Use a Wide Search to Find New Connections

When your family tree is very large, it's hard to know which people need more research. Usually I don't know which Italian nationals in my tree came to America until a descendant writes to me. DNA matches' trees can also show me who left Italy. Waiting to hear from someone or hoping a good match comes along is a poor research strategy.

Today I'm being proactive about finding Italian immigrants. Most of the Italians in my family tree came from a handful of towns, so I can focus on those towns one at a time.

Cast a Wide Net

Start from the right genealogy record collection and keep your search wide open. Then reap your harvest.
Start from the right genealogy record collection and keep your search wide open. Then reap your harvest.

You can use your favorite website to do a broad search for immigrants. I'll use Ancestry.com. I'll start my search from the "New York, U.S., Arriving Passenger and Crew Lists, 1820-1957" database. In the database's search fields I'll enter one thing only: a town of birth. I'll start with my grandfather's hometown of Colle Sannita.

This wide search for one town gives me 263 search results, and I recognize every last name in the list. I'll start with Giovanni Mascia because seeing his name gave me this idea. In the search results list I see Giovanni Mascia has a birth year of about 1883. When I check my family tree for this name, I find one man born in 1883 and two others born in 1882 and 1884. I'll look at the ship manifest to see if I can be sure which Giovanni Mascia made the journey.

The record page for Giovanni's 1934 ship manifest says his wife is Maria Iamarino. My tree says her name was Annamaria Assunta Iamarino at birth, so Maria is acceptable. It also says his daughter is Angiolina. This makes the 1883 Giovanni Mascia in my family tree a perfect match. He happens to be my 4C3R (fourth cousin three times removed). I know Angiolina was born in Colle Sannita in 1903 because her vital record is online.

The 1934 ship manifest says Giovanni is coming to America to join his daughter Angiolina. She's in Cleveland, Ohio, and his wife is home in Colle Sannita.

With this new information, I can do a search of all records for Giovanni. I find that he also came to America in 1909, and that ship manifest says he first came here in 1907. He naturalized in Cleveland, Ohio. His Declaration of Intention gives me lots of details I couldn't access before:

  • He and his wife married in Colle Sannita on 17 Jan 1902.
  • His son Bartolomeo, born in Colle Sannita on 7 Feb 1910, died by 16 Nov 1936. That's the date of Giovanni's declaration of intention, and Bartolomeo isn't listed.
  • He had four children I didn't know about. They were born in years for which the Colle Sannita birth records aren't online. Now I have their names and birth dates.

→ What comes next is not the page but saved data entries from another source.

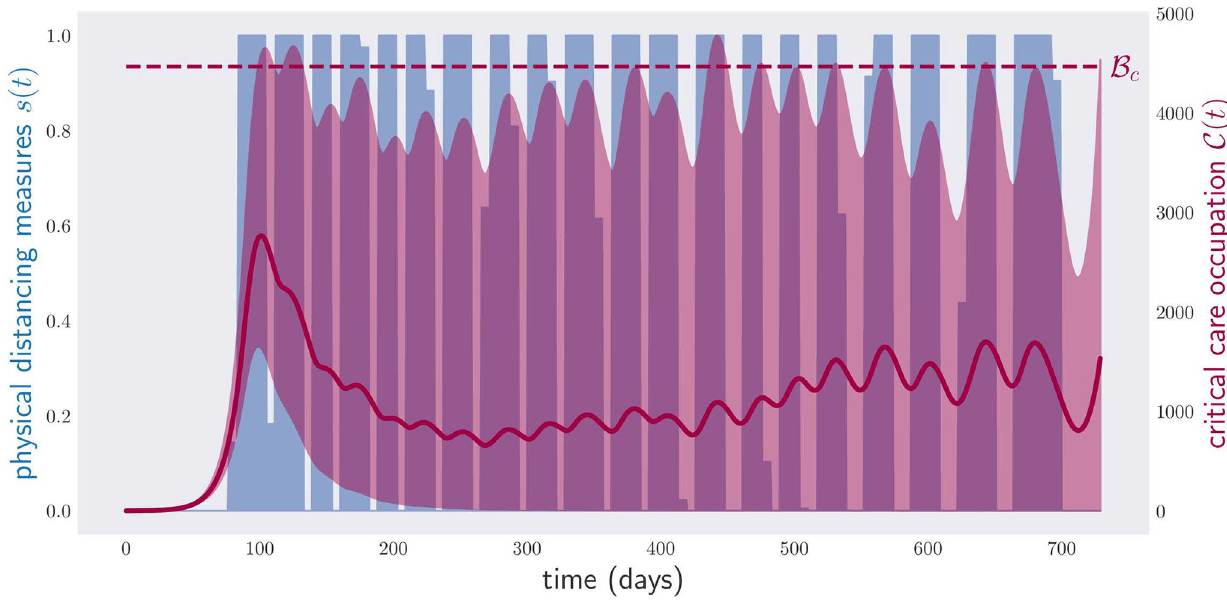
Fig 11. Occupation of critical care beds (red) and (optimized) physical distancing measures (blue) for a period of two years under random parameters in N . The disease control policy was optimized to respect condition (2) over the whole range of parameters N 0 : 25 red depicts again the range of critical care occupations observed in a sample of 1000 model parameters in N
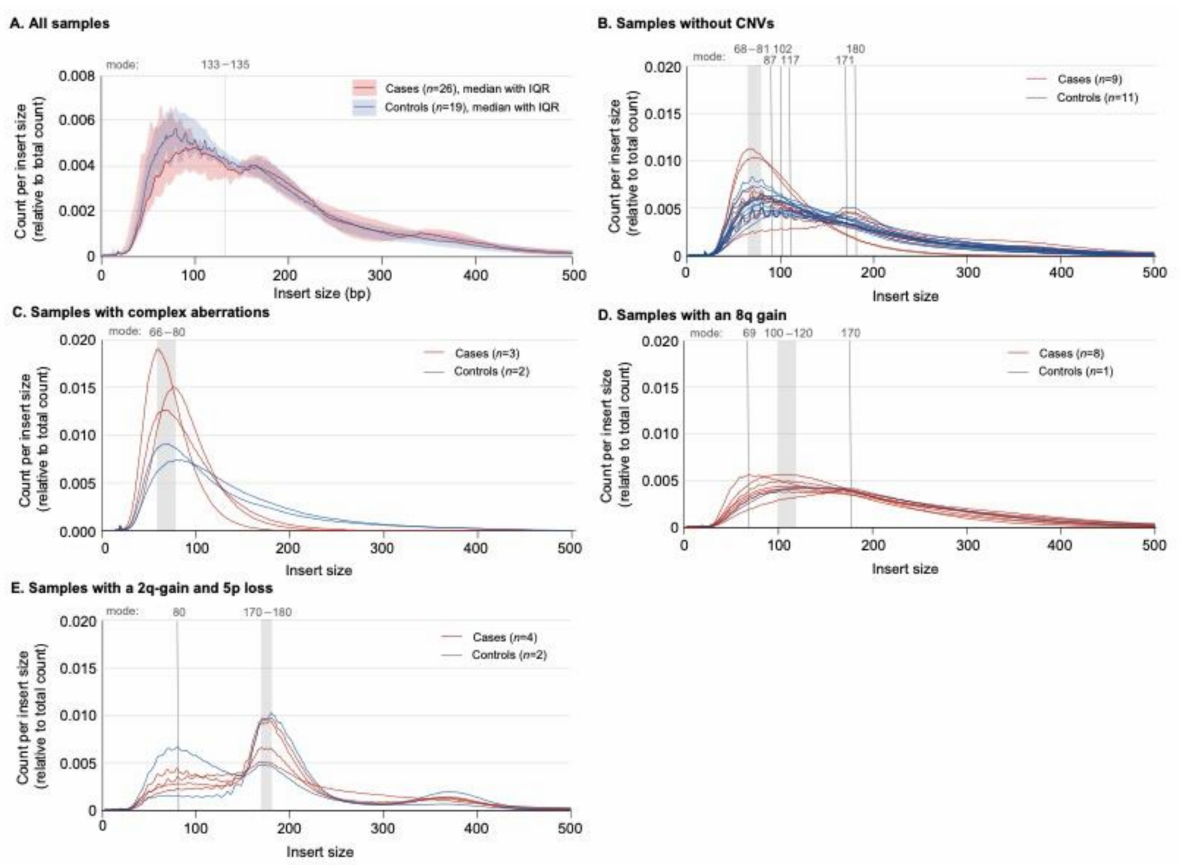
Figure 2. The fragment lengths’ (insert size) distributions in pancreatic juice (PJ) samples. ( A ) The cases (red) in comparison with the controls (blue); fragments with a length of 133–135 base pairs (bp) were more prevalent in the controls than cases ( p = 0.05; Mann–Whitney U). IQR = interquartile range. ( B ) Samples without a copy number variation (CNV) on the Wisecondor image. The peak prevalence varied between 65 and 117, 171 and 180 bp. Ten out of twenty samples had a sawtooth pattern (50%), which all showed a showed a second peak at 170–180 bp. ( C ) Samples with complex (chaotic) aberrations on the Wisecondor image. Each sample harbored mostly short fragments (mode 65–80 bp). The presence of short fragments and the complex (chaotic) aberrations may be related. ( D ) The samples from individuals with an 8q gain showed a similar graph with a moderate (or no) sawtooth pattern. Six out of eight individuals had a mode between 100 and 120 bp. ( E ) Samples with a 2p gain and 5q loss: each line shows two peaks (at ± 80 bp and 170–180 bp); the first peak has a clear sawtooth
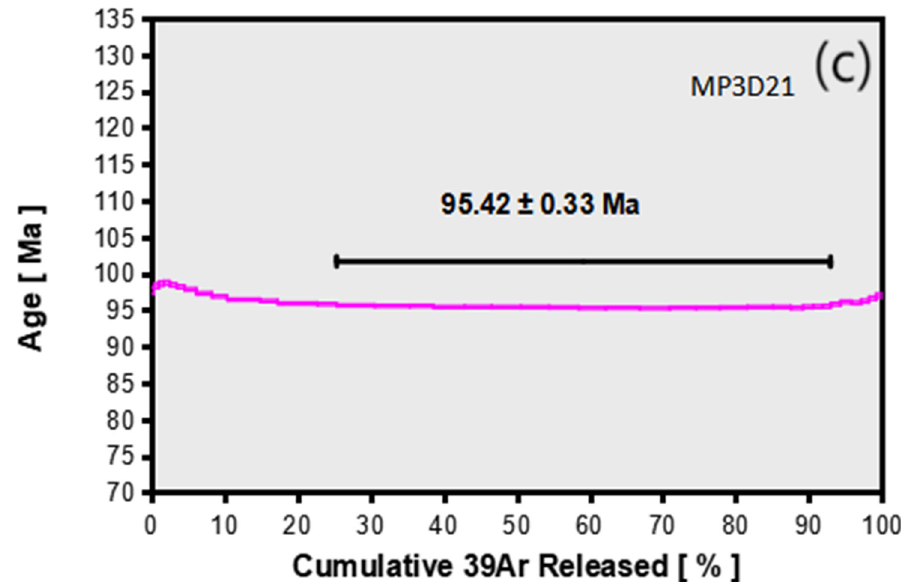
Figure 3. 40 Ar/ 39 Ar age analysis results for basalts from seamounts in the Western Pacific. ( a ) sample MP5D11; ( b ) sample MP5D15A; ( c ) sample MP3D21.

Other search results tell me that Giovanni became a U.S. citizen on 20 Dec 1940 and died in Cleveland in 1942. When he filed for citizenship on 6 May 1940, his wife and four of his children were still in Colle Sannita. His son Pietro was in Argentina. I found him in Cleveland in the 1940 census living with his daughter Angiolina and her family. (Angiolina's husband is also from Colle Sannita.)

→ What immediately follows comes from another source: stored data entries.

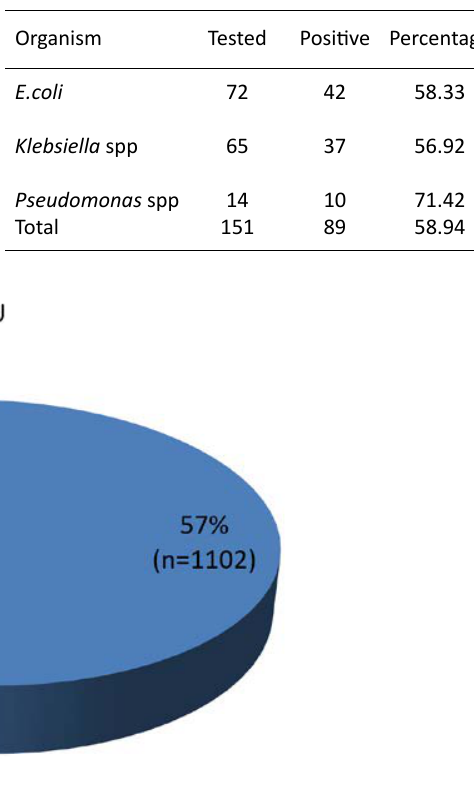
Table 4. Modified Carbapenemase Inactivation method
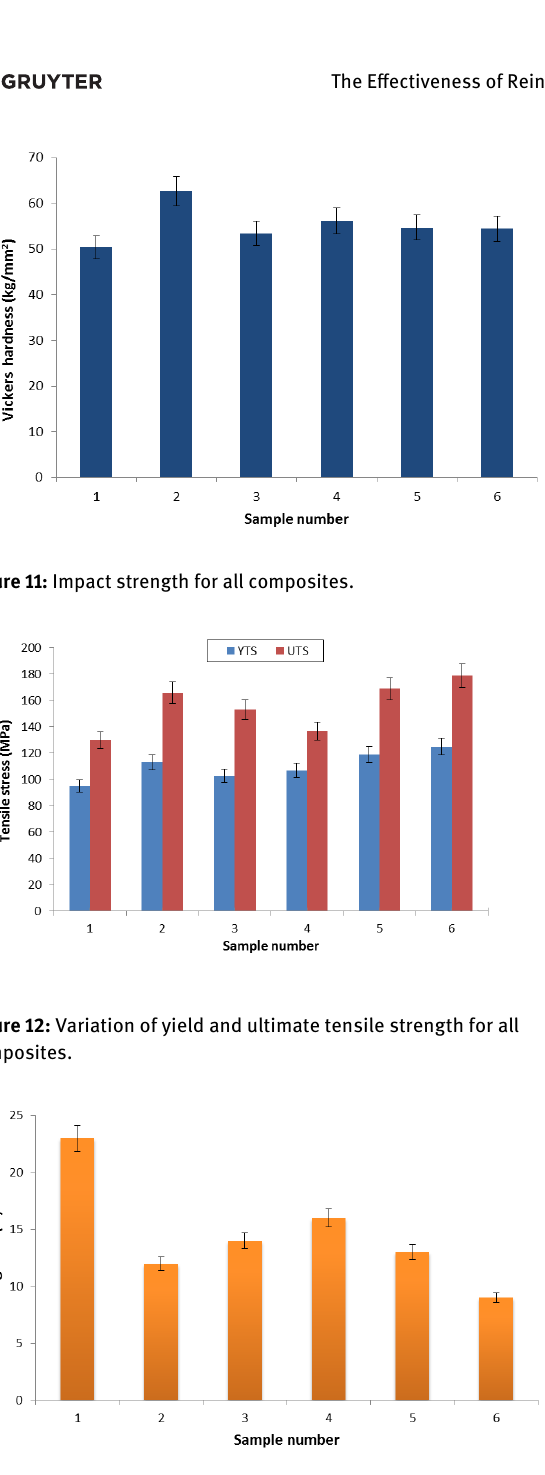
Figure 13: Variation of elongation for all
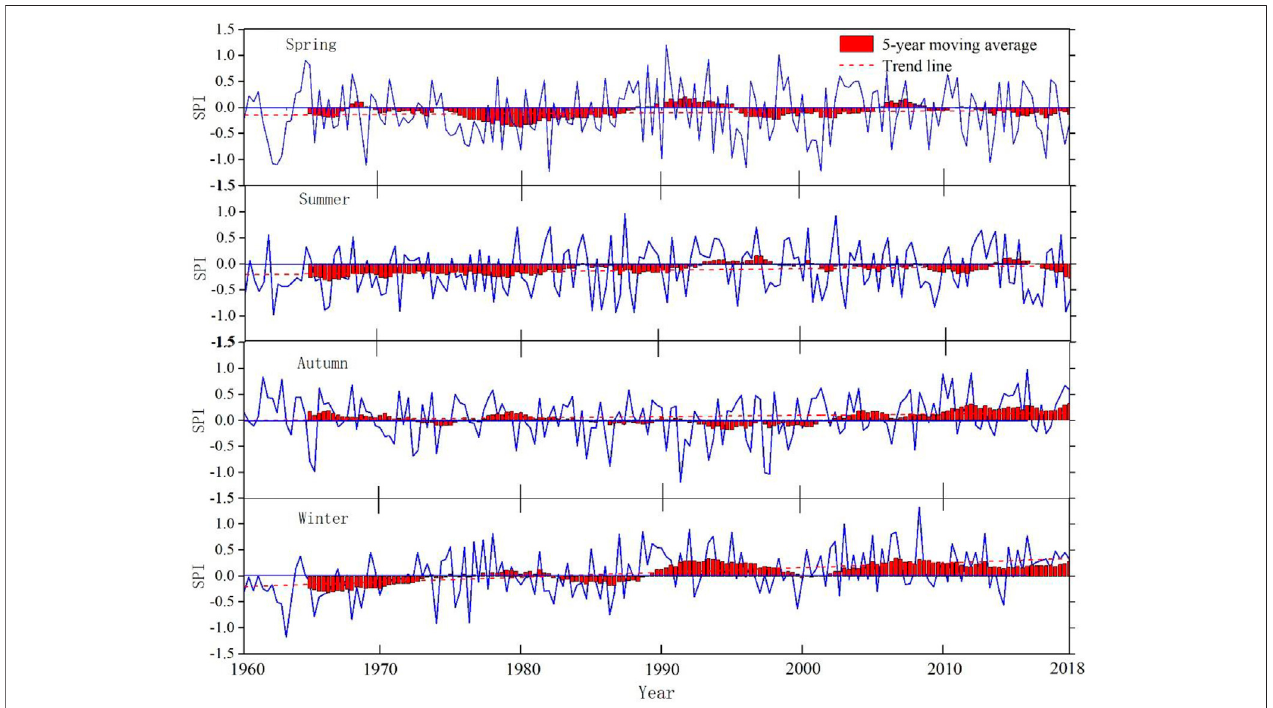
FIGURE 4 | Variation of seasonal SPI series from 1960 to 2018 in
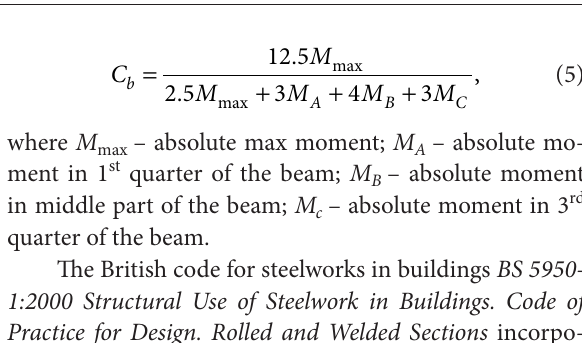
fig. 2. Bending of support double-T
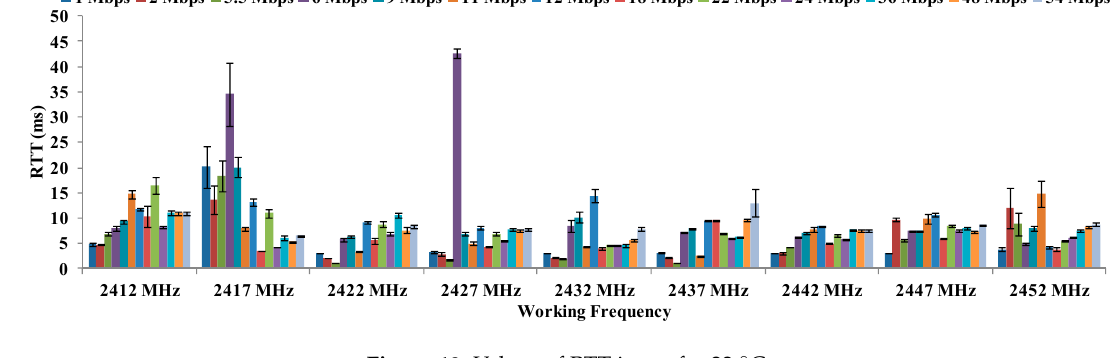
Figure 18. Values of RTT in ms for 22 °C.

When I found a link for Giovanni on "Italy, Find a Grave" I saw the photo that I TOOK and uploaded in 2018. He and his wife's memorials are there in a crypt in Colle Sannita. I never would have imagined he'd become a U.S. citizen. Note: "U.S., Find a Grave" says he's buried in Cleveland. An Ohio death records index confirms his death date and place, and gives me a certificate number. Someday I may confirm his place of burial through the death certificate.

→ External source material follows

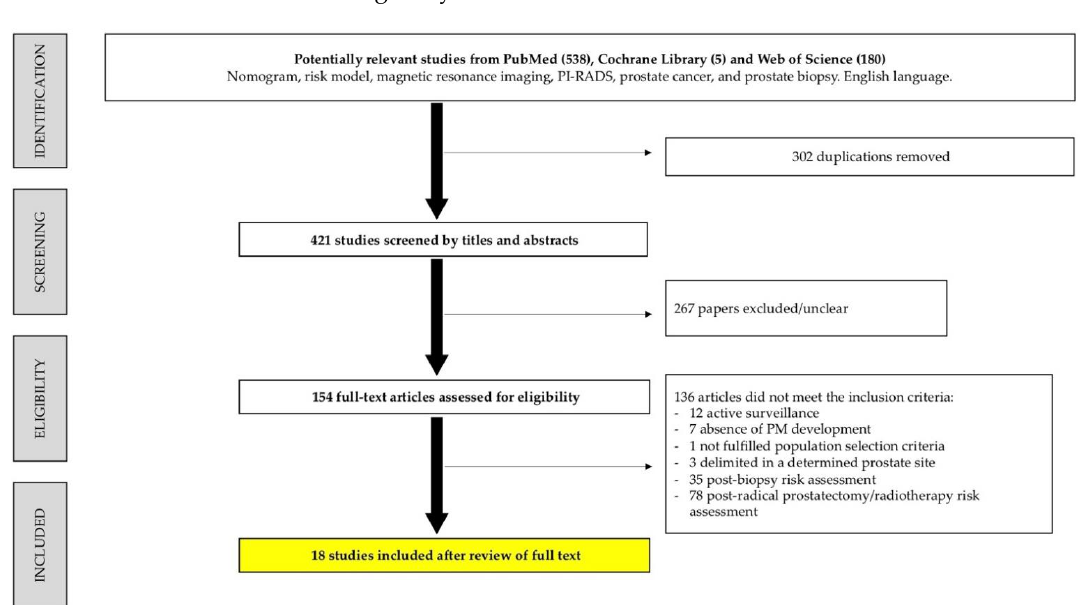
Figure 1. Flow chart of systematic review according to the PRISMA criteria .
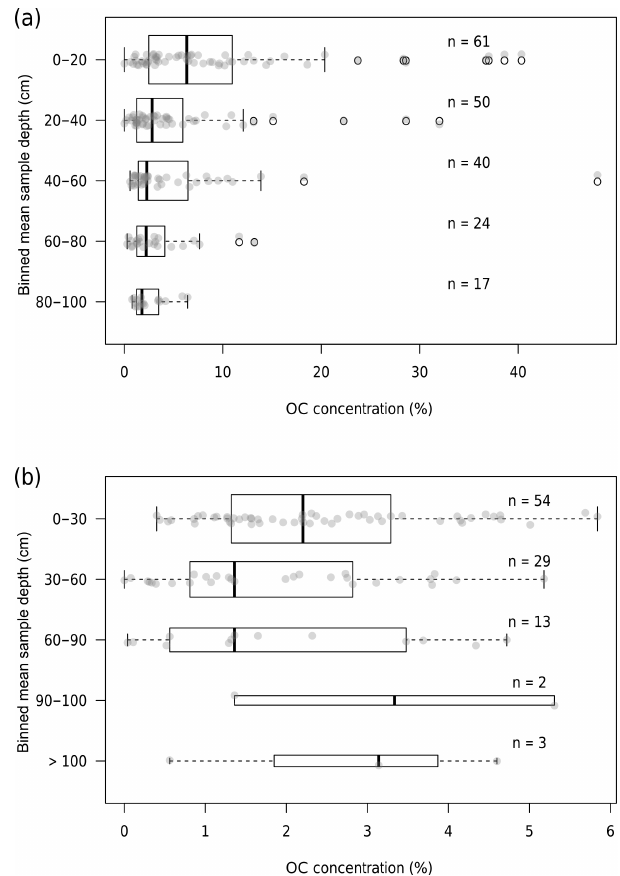
Figure 3. Box plots of sample OC concentration binned by mean sample depth for the wet (a) and semiarid (b) basins. Ends of dot- ted lines represent 1.5 times the interquartile range, which is rep- resented by boxes. Bold line represents median. Black circles rep- resent outliers. Transparent grey points show all data for each bin. Sample size for each bin is denoted by n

Add Wide Searches to Your Research Routine

A wide search brought me full circle, from Grandpa's Italian hometown to Cleveland, Ohio, and back again to a photo I took in 2018.
A wide search brought me full circle, from Grandpa's Italian hometown to Cleveland, Ohio, and back again to a photo I took in 2018.

All this information came from picking a random name from a wide-search results list. These are all facts I would never have learned if not for that search.

I can imagine using this technique and choosing one person a day to research. For a year now, I've been adding the tens of thousands of missing source citations to my family tree. With more than 82,000 people in my family tree, most plucked from Italian vital records, I still have a long way to go.

Now, anytime I start to feel as if I'm stuck in a rut, I can toss in a wide search. I can gather details about someone I didn't know had come to America. And if they settled here, I can bring their family forward in time.

That new research may connect me to a distant cousin who happens to find their people in my family tree. And that's what all this hard work is all about.